**Excerpted passage**
########################################
Past exhibits include The 20th International Generative Art Conference, Exhibition & Live Performances, at the MAR, Museum of Art and Classense Library in Ravenna, Italy 2017; Artist Statement: Exhibition and Publication at Czong Institute for Contemporary Art, CICA Museum, South Korea, 2016; Art2Code Exhibit and Catalog, College Art Association and Arts Collective V1B3, Washington D.C. 2016; Unknown Territory Exhibition: New Art From The Hacktory, Grey Area Gallery, Crane Arts, Philidelphia, PA, 2014; InterArtive, Culture + Urban Space, Issue #65, Barcelona, Spain 2014; Hz Journal #19, Stockholm, Sweden, 2014; Synthetic Zero Event, Bronx Art Space, Bronx, NY; Generative Art International Conference, Rome, Italy 2013; PRISM Breakup @ Eyebeam, NYC, ReFest / Art+Tech Festival, organized by CultureHub at La Mama, NYC; Neuromast: Certain Uncertainty and Contemporary Art, Franklin Street Works, Stamford, CT; Interrupt II Festival and Conference - Brown University, Providence RI; cgiv2011, Digital Art Gallery, Computer Graphics, Imaging and Visualization, Singapore; DRHA 2010 Conference: Digital Resources for the Humanities and Arts, London, England.

I am currently an Associate Professor in the Department of Cinema and Photography at Southern Illinois University Carbondale.
########################################
**What the task requires**
Copy out the whole exhibition-history passage above word for word, keeping its punctuation and its paragraph break unchanged.
########################################
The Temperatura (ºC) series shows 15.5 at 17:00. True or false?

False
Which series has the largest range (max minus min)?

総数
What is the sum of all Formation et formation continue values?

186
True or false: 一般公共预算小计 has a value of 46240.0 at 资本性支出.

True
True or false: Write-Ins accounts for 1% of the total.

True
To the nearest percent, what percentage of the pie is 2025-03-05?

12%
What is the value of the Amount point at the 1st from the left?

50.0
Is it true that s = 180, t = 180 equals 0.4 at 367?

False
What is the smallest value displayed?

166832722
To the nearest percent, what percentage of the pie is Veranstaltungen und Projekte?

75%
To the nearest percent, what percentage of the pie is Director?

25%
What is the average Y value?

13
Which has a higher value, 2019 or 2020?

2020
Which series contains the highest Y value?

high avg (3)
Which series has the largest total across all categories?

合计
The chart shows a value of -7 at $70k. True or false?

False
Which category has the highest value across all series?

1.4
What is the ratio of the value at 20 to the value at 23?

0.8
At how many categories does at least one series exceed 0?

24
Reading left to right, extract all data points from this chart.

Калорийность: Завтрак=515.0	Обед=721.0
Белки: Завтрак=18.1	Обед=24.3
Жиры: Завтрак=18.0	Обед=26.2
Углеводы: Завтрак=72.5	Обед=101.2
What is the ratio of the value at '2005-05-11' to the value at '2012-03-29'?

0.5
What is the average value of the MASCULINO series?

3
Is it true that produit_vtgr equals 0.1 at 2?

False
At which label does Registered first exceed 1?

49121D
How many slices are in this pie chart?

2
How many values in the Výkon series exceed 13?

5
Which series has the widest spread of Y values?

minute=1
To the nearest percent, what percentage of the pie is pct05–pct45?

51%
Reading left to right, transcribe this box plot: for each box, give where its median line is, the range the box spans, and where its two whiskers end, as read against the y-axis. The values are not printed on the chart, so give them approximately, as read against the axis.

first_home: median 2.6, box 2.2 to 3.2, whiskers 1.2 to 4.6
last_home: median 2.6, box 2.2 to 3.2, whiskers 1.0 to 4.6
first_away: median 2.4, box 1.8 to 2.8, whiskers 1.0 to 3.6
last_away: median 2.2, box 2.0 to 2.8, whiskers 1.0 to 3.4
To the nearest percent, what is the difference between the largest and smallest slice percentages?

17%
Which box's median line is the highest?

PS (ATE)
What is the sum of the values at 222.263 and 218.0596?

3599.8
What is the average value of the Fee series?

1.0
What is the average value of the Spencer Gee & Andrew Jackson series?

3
########################################
**Result of the exercise**
Past exhibits include The 20th International Generative Art Conference, Exhibition & Live Performances, at the MAR, Museum of Art and Classense Library in Ravenna, Italy 2017; Artist Statement: Exhibition and Publication at Czong Institute for Contemporary Art, CICA Museum, South Korea, 2016; Art2Code Exhibit and Catalog, College Art Association and Arts Collective V1B3, Washington D.C. 2016; Unknown Territory Exhibition: New Art From The Hacktory, Grey Area Gallery, Crane Arts, Philidelphia, PA, 2014; InterArtive, Culture + Urban Space, Issue #65, Barcelona, Spain 2014; Hz Journal #19, Stockholm, Sweden, 2014; Synthetic Zero Event, Bronx Art Space, Bronx, NY; Generative Art International Conference, Rome, Italy 2013; PRISM Breakup @ Eyebeam, NYC, ReFest / Art+Tech Festival, organized by CultureHub at La Mama, NYC; Neuromast: Certain Uncertainty and Contemporary Art, Franklin Street Works, Stamford, CT; Interrupt II Festival and Conference - Brown University, Providence RI; cgiv2011, Digital Art Gallery, Computer Graphics, Imaging and Visualization, Singapore; DRHA 2010 Conference: Digital Resources for the Humanities and Arts, London, England.

I am currently an Associate Professor in the Department of Cinema and Photography at Southern Illinois University Carbondale.